AI seems to be a runway freight train at the moment in terms of its growing capabilities, but even some technologists seem to believe that there should be limits to how far it’s allowed to progress.

Peter Norvig, who previously served as a director of research and search quality at Google and co-authored the seminal textbook Artificial Intelligence: A Modern Approach with Stuart J. Russell—used in over 1,500 universities across 135 countries—has raised concerns about how we conceptualize AI’s role in human life. His worry centers not on AI’s capabilities themselves, but on a troubling assumption embedded in how we discuss automation: that human presence should diminish as AI advances.

“I see too much of people saying AI is going to be one dimensional and automation’s gonna be one dimensional. And the more the better. And I think that’s a mistake that I’m worried about,” Norvig explains. He points to a specific example that crystallizes his concern: “There’s a great diagram from the Society of Automotive Engineers of level of self-driving cars, and they define that as five levels of self-driving. And they did a great job of that. And that’s really useful. And now you can say, you know, where is Waymo or Tesla? Are they at level two or level three or what level are they at? And that was useful.”

However, Norvig’s issue isn’t with the classification system itself—it’s with the visual representation that accompanied it. “But the diagram they used to accompany those levels was worrying to me because they’ve got this diagram and at level one they have this icon of a person behind the car holding onto the steering wheel, and then when you get up to level five, that person has disappeared and they’ve just become a dotlike outline, right?”

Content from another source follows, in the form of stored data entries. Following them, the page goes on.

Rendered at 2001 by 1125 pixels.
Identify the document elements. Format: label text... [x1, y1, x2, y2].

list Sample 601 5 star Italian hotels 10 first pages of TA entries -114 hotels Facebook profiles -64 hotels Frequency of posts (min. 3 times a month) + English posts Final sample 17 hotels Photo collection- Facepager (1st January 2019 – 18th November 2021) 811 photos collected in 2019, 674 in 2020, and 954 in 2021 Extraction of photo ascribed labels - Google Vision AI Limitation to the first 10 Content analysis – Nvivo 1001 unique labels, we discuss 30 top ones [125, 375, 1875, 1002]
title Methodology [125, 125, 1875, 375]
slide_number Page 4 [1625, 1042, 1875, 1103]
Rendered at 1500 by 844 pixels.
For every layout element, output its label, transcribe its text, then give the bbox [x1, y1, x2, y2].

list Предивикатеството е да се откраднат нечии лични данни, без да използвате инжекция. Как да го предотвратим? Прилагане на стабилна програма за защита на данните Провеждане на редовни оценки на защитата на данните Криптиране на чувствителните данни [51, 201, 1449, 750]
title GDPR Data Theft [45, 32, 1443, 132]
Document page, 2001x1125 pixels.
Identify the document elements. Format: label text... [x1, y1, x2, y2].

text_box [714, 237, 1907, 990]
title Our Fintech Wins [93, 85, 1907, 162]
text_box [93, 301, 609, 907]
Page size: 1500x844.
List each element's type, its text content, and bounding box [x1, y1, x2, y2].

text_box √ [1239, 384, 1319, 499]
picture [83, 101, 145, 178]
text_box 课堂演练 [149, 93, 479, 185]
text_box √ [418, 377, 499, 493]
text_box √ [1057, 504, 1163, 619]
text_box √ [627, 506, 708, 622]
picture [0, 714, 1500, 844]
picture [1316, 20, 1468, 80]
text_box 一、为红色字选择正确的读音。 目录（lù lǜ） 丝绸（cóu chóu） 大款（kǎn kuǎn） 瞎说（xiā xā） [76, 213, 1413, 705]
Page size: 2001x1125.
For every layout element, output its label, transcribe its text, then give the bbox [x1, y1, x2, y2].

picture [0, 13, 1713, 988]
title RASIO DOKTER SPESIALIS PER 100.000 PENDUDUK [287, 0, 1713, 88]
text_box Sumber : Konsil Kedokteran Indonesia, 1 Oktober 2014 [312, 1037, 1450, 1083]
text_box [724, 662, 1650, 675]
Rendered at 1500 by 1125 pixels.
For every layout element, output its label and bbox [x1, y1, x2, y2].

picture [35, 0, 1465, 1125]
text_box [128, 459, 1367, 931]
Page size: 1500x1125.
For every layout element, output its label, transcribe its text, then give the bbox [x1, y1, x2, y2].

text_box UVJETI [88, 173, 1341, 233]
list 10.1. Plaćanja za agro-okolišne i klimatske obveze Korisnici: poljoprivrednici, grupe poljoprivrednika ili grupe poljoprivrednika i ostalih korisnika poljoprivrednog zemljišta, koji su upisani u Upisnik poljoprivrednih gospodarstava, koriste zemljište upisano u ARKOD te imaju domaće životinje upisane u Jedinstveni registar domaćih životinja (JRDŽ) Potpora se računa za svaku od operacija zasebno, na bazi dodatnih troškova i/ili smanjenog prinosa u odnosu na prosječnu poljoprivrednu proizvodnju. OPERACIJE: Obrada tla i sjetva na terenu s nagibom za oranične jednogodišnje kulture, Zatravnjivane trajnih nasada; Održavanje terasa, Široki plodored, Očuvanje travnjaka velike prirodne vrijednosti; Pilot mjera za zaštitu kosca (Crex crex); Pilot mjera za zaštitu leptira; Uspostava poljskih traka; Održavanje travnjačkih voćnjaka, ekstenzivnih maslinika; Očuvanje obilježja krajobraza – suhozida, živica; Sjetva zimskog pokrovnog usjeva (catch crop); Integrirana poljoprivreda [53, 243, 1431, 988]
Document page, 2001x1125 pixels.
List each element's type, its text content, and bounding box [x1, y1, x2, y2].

This seemingly innocuous design choice reveals a deeper philosophical problem with how we frame technological progress. “And so it’s like, I don’t want technology that makes me disappear. I want technology that respects me. And I don’t want this trade off to be one dimensional of if I get more automation then I disappear more. I’d rather have it be two dimensional and let me choose.”

Norvig’s observations touch on a critical tension in AI development: the assumption that progress means replacing humans rather than empowering them. His call for a “two dimensional” approach—where automation and human agency aren’t inversely related—challenges the prevailing narrative that peak AI achievement means minimal human involvement. This concern resonates beyond autonomous vehicles. In creative industries, professionals worry about AI art generators replacing illustrators. In customer service, chatbots increasingly handle interactions with no human escalation path. In software development, AI coding assistants raise questions about the future role of programmers. Norvig’s perspective suggests these aren’t inevitable outcomes but design choices—and that we should be building AI systems that amplify human capabilities and preserve human choice rather than engineering humans out of the picture entirely. As AI capabilities accelerate, his reminder that technology should “respect” rather than erase us offers a crucial framework for evaluating not just what AI can do, but what role we want it to play in human life.